Percentages of kernels containing Fusarium spp. in grain samples collected in 2011 and 2012.

The most frequent Fusarium spp. in grain samples representing (a) the average for locations L1-L3 sampled in 2011 as well (b) the average for three hybrids H1-H3 sampled in 2011 and 2012. Bars represent standard error on the probability level 0.05; non-overlapping notches show a significant difference.

Fusarium verticillioides was the prevailing species detected in 16.19% of kernels (272 strains were isolated) and its frequence varied from 7.14% (Świebodzin, L9; Central-Western part of the country) to 22.62% (Kawęczyn, L5; Central Poland). The incidence of F. verticillioides isolates in grain samples originating from H1 (middle-late genotype) ranged from 0% to 30.36%, in grain samples originating from H2 from 3.57% to 25.00% and in middle-early genotype (H3) grain samples from 7.14% to 33.93%. Fusarium temperatum frequency ranged from 0.60% (Kawęczyn, L5) to 13.69% (Tomaszów Bolesławicki, L10). Percentages of kernels containing F. temperatum in grain sampled from the hybrids ranged from 2.86% (H1) to 7.50% (H2). Depending on the environment, the percentage of kernels sampled from H1 (belonging to middle-late group) ranged from 0% to 28.57% (7.50% on average), in grain sampled from H2 (middle-late group) from 0% to 16.07%. (4.11% on average). In grain sampled from H3 (representing middle-early group) the incidence of F. temperatum was lower than in the samples collected from hybrids belonging to the middle-late group and it ranged from 0% to 8.93%.
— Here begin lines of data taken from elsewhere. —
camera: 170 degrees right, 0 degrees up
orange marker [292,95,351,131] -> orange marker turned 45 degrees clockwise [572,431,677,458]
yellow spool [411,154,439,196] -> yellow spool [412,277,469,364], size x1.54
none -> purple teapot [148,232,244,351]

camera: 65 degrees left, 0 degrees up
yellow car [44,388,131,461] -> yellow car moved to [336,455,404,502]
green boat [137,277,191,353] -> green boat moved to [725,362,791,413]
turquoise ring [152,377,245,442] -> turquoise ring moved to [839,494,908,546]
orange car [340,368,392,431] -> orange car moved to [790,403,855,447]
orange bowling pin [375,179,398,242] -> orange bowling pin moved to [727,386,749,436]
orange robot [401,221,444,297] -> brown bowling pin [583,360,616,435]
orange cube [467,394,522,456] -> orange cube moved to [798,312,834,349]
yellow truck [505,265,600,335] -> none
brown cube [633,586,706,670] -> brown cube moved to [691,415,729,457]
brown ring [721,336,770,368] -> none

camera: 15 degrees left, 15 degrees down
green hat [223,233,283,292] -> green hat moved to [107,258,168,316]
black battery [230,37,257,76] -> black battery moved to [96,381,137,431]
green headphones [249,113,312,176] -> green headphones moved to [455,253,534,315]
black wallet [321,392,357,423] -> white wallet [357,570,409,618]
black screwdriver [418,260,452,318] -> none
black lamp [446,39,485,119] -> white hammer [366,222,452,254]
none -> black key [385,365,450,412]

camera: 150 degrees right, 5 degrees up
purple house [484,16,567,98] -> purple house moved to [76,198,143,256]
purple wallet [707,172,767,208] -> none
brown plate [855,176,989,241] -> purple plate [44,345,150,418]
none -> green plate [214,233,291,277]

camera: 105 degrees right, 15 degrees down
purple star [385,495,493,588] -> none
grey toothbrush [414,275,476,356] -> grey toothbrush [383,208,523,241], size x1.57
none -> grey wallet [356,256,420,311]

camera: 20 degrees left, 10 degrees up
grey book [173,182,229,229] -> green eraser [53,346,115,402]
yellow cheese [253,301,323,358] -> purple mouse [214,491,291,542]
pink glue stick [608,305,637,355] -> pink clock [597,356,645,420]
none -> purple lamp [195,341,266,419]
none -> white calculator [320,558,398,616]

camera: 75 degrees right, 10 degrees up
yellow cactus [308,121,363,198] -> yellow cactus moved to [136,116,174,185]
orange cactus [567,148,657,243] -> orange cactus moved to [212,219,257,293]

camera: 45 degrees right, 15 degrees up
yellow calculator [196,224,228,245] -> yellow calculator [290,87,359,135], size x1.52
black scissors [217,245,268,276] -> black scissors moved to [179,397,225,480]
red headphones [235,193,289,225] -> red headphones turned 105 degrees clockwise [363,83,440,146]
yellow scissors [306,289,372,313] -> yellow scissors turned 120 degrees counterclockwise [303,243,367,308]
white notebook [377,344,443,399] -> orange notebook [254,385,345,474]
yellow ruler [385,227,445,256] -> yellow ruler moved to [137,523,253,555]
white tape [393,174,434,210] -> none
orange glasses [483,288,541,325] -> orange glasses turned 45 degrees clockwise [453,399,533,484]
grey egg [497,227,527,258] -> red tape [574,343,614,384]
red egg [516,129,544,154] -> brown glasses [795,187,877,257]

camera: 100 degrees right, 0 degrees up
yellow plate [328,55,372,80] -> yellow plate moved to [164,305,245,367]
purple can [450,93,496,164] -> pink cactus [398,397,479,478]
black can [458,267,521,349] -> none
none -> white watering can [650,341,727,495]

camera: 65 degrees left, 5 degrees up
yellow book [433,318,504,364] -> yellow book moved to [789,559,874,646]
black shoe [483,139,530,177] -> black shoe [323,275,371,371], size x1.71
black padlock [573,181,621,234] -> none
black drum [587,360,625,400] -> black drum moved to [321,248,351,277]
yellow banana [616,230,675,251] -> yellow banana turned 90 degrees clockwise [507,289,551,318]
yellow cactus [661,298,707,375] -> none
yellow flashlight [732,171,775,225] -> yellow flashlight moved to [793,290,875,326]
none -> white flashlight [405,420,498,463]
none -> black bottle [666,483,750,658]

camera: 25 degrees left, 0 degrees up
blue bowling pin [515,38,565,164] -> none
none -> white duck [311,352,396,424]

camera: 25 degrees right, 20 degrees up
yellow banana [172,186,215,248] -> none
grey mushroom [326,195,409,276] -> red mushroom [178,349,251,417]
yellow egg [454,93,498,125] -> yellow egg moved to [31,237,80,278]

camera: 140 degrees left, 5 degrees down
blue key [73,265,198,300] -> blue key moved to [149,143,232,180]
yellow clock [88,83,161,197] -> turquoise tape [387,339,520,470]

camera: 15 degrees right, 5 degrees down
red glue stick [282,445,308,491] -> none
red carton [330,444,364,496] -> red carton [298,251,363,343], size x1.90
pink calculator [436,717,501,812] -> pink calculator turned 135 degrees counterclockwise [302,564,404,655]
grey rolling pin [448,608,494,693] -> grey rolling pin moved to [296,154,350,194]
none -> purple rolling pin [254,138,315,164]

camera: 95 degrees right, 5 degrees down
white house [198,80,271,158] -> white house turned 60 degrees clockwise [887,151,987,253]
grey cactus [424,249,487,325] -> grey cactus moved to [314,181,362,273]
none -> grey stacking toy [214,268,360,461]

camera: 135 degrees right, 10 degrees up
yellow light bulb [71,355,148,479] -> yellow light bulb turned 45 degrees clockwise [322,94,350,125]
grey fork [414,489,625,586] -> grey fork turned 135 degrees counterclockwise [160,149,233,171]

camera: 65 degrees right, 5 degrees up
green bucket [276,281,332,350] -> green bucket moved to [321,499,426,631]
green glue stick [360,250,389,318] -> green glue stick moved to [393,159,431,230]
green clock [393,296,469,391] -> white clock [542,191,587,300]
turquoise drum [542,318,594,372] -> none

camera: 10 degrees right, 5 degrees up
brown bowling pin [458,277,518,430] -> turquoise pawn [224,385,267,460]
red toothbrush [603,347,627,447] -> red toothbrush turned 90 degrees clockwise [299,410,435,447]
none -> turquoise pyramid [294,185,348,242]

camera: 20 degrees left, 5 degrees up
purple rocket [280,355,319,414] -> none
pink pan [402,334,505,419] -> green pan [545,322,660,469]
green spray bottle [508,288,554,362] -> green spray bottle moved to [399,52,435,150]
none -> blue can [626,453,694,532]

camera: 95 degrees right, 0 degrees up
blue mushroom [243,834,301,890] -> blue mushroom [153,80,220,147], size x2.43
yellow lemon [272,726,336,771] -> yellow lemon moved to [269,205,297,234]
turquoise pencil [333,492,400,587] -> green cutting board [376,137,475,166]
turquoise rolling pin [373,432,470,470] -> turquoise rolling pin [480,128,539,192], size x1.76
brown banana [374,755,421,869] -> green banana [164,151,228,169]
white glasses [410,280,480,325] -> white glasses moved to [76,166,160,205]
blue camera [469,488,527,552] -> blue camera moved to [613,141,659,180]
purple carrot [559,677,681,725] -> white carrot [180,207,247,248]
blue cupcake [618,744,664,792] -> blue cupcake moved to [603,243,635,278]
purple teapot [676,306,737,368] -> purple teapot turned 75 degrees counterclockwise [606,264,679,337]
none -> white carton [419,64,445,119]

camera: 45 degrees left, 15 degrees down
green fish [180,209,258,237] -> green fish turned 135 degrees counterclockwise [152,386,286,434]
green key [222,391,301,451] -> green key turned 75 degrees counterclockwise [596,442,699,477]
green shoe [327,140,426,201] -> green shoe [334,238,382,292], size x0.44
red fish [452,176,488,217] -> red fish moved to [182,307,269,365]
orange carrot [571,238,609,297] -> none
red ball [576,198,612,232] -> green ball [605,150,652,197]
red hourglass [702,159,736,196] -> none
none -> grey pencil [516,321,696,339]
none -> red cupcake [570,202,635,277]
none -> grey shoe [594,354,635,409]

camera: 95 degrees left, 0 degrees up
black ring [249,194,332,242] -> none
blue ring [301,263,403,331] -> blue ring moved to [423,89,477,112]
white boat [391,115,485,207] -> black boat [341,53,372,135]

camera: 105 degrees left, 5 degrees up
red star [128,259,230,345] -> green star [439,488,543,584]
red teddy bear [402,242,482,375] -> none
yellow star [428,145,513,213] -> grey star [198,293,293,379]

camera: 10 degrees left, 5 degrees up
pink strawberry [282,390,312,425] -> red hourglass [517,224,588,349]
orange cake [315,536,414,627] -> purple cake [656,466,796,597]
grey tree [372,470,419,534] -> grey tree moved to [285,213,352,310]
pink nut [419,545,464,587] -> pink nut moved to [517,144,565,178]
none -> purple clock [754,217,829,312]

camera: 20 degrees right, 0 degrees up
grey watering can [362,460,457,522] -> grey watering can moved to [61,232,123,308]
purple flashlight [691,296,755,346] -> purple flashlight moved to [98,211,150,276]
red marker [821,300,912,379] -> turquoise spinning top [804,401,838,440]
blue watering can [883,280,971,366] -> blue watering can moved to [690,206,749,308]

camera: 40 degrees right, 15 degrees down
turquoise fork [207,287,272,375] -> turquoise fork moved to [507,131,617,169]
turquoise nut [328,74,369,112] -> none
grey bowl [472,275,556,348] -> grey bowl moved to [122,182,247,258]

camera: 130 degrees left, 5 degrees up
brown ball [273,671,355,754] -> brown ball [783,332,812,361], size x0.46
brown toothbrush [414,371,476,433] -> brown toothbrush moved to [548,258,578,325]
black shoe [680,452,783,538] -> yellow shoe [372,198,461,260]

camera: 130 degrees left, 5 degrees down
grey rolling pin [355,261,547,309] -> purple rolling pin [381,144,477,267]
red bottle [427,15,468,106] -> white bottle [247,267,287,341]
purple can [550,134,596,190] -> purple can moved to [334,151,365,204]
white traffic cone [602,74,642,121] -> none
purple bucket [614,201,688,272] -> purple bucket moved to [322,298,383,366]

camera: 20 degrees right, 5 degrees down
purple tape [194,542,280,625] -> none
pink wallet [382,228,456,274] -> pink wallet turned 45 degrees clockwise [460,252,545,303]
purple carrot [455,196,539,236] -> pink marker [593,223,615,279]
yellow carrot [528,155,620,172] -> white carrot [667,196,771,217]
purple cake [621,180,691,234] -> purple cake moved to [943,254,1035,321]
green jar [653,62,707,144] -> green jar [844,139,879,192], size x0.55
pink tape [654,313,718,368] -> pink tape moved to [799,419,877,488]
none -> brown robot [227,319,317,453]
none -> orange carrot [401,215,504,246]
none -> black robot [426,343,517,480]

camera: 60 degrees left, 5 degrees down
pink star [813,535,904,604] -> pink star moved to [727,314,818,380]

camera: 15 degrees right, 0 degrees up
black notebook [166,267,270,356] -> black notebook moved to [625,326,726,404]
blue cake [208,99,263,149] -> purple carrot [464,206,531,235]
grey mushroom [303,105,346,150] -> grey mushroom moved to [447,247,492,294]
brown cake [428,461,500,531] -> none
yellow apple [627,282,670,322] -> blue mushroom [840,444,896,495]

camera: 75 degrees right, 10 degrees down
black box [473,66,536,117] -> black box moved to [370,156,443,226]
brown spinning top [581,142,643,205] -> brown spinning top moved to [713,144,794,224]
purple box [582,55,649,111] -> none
Fusarium subglutinans colonized 2.98% of tested kernels (50 strains were isolated). When locations were compared, F. subglutinans frequencies ranged from 0% (Przecław, L2, South-Eastern Poland) to 6.55% (Głębokie, L4, Central Poland). On average, 3.75% of kernels sampled from H1, 2.68% of kernels sampled from H2 and 2.50% of kernels sampled from H3 contained isolates of this species.

Fusarium graminearum isolates were present in grain samples from one environment only (Lućmierz, L8, Central Poland) and exclusively in grain collected from one hybrid (H2). Similarly, F. equiseti was found only in (Lućmierz, L8, H2 hybrid) and F. poae only in (Kościelna Wieś, L6, H1 hybrid). Two F. thapsinum isolates were found in samples from Głębokie (L4) and Kawęczyn (L5). There were no differences in species occurrence between years, locations or hybrids, with the exception of F. temperatum (F = 2.73, p value = 0.05) and F. proliferatum (F = 2.31, p value = 0.05) (Fig 4).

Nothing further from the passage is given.